(Beginning of Data)
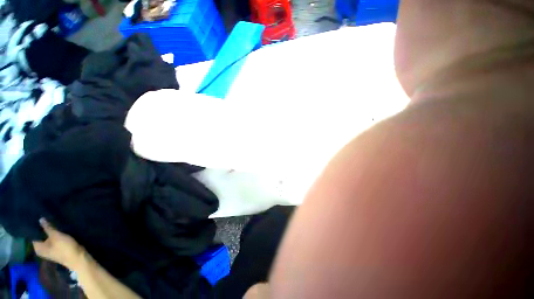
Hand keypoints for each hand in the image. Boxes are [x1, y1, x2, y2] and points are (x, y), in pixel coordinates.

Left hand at [33, 218, 84, 270]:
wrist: (78, 258)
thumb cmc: (64, 248)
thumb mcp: (56, 236)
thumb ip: (48, 227)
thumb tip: (40, 219)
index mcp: (37, 247)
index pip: (33, 235)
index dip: (36, 226)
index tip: (38, 218)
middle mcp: (41, 249)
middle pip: (41, 237)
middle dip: (44, 229)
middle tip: (46, 218)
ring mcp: (50, 250)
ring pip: (48, 238)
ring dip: (50, 232)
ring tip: (53, 222)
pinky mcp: (57, 249)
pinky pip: (53, 240)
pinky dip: (55, 235)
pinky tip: (59, 230)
(End of Data)
» **What is being asked**
Once the pictures are set aside, write out each record exactly.

» **Expected answer**
Hand keypoints for each hand in the image. Boxes are [x1, y1, x2, y2] and points are (x, y), in pixel coordinates.

Left hand at [33, 218, 84, 270]:
wrist: (78, 258)
thumb cmc: (64, 248)
thumb mcp: (56, 236)
thumb ip: (48, 227)
thumb tip: (40, 219)
index mcp: (37, 247)
index pip: (33, 235)
index dip: (36, 226)
index tip: (38, 218)
middle mcp: (41, 249)
middle pip: (41, 237)
middle dip: (44, 229)
middle tip: (46, 218)
ring mcp: (50, 250)
ring pip: (48, 238)
ring dip: (50, 232)
ring tip: (53, 222)
pinky mcp: (57, 249)
pinky pip: (53, 240)
pinky dip: (55, 235)
pinky tip: (59, 230)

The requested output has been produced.